*

  • ingilizcedeki liberationın karşılığı olarak kullanılıyor, ama emancipation'ın karşılığı olarak da rastlanıyor kendisine. freedom, emancipation ve salvation [özgürlük, özgürleşim ve kurtuluş] gibi kardeş kavramlarla beraber bir tartışması için (bkz: emancipation/@in memory of botvinnik)
  • birisi öldüğünde sevdiğinin, yakınının yas tutması iki kişinin ürettiği sevginin gelirlerinin vergisidir. ortaklığın özel durumu gereği bu vergi ölüm veya ayrılıkta ödenir. ortaklar adına arkada/geride kalan iki kişilik gelir vergisini öder. sevilmeyenlerin kaybında göstermelik dışında yas olmayacağından gelir vergisi çıkmaz. bazı durumlarda eski bir icradan kurtulma ve rahatlama-özgürleşme çıkar.

    ***
    acı çekmek ile cehennem azabını aynı kabul etmemek gerekir, yoksa ayrımsız, nüanssız, totolojik kalabiliriz. biraz daha açarsam (veya karıştırırsam); anlayan, kavrayan insan acı çeker, çekebilir ama yerli yerine koyan artık konu veya kişiyle birleşmiştir, kavrayışsızlık azabından beridir. bu itibarla anlama cennet gibi bir şeydir, sevmek gibidir. anlayınca/sevince artık zaman ve mekanı aşarız. dolayısıyla aslında cehennem de bir mekan değil bir varoluş biçimi, bir duygudur. sonsuz cehennem için sonsuz ayrılık, sonsuz anlayışsızlık, sonsuz inat veya kibir gerekirdi. verili herhangi birisi için sonsuz cehennemin olup olmayacağı şüphelidir. örneğin vicdan azabı, pişmanlık türü deneyimler, büyük olasılıkla azaptır ama içinde anlama-kavrama barındırdığından cehenneme eş değildir; bir tür sevgi hasreti, daha iyi şeyler yapıp yaşayamama üzüntüsü gibidir. yeterince yanan ve anlayan bağımsızlaşır, özgürleşir. özgürleşme için illa zenginlik gerekmez, huzur bir özgürleşme biçimidir, beklentisizlik, ödeşme ve anlayış da. kişi/varlık cehennem durumundan anladığı için çıkmayacak, anlarsa ve anladığında çıkması başlayacaktır. anlamak kesin sonuç değil gene bir seçim ve durum.
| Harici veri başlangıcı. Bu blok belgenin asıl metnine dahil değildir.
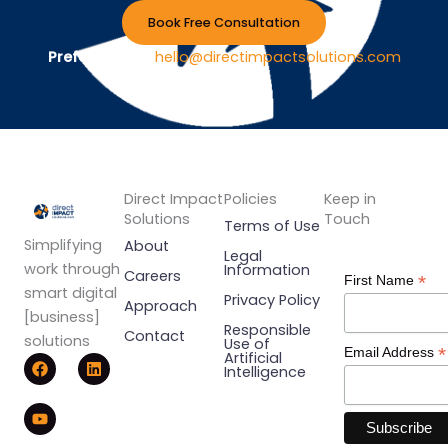
Book Free Consultation
Prefer Email ?
hello@directimpactsolutions.com
Direct Impact
Policies
Keep in
Solutions
Touch
Terms of Use
Simplifying
About
Legal
work through
Information
Careers
*
First Name
smart digital
Privacy Policy
Approach
[business]
Responsible
Contact
solutions
Use of
*
Email Address
F
Y
L
Artificial
Intelligence
a
o
i
c
u
n
e
t
k
b
u
e
o
b
d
    diyelim aşırı, bağışlanmaz bir kusur işledim ve cezalanmam gerekti. cezalandırılmama* vesile olan birey/varlığı elifi elifine anladım ve cezama hak verdim. o hakkaniyetlilik, onun safında yer almak ve onu sevmeye başlamakla eşdeğerdir. sevdiğimin istiyorsa beni acıtmasını isterim, izin veriririm, haklı bulurum ve yine onu severim. bu teorik olarak böyledir ve anlaşılabilir bir durumdur. (bkz: anlama/@ibisile)

    "zeka dünyasından dışlananlar dışlanma kararlarını bizzat imzalarlar. kısacası, özgürleşme döngüsüne başlamak gerekir." jacques ranciere - cahil hoca

    "özgürlük hiçbir ezeli uyumla garantilenemez. her bireyin kendi çabasıyla alınır, kazanılır veya kaybedilir." jacques ranciere - cahil hoca

    "eşitliğin ilerlemenin altına, özgürleşmenin de tahsilin altına süpürülerek ortadan kaldırılması konusunda düşünen tek kişi jacotot* olmuştu." jacques ranciere - cahil hoca

    (bkz: özgürleşmek)
    (bkz: liberation)
    (bkz: ipinden boşanmış)
  • kişilerle onların yer aldıkları/sebep oldukları konular birbirinden bağımsız ele alındığında, kafada çözümlendiğinde çok daha rahat gerçekleşendir. çünkü çoğu zaman özgürleşmemizin önündeki engel kişiler değil, onlarla beraber yaşadıklarımızın zihnimizde yer etmesidir. zihinde kişiyle ilgili bağ çözüldüğünde, kişi de çoktan gitmiş olur.

    çoğu kişi, insan özgürleşmesi yolunda birer parçadır. çok azı bu filtreden geçer ve kalır.

    bu kalıcılığı da ancak sevgi belirler ve bu anlamda sevgi, özgürlükle eştir.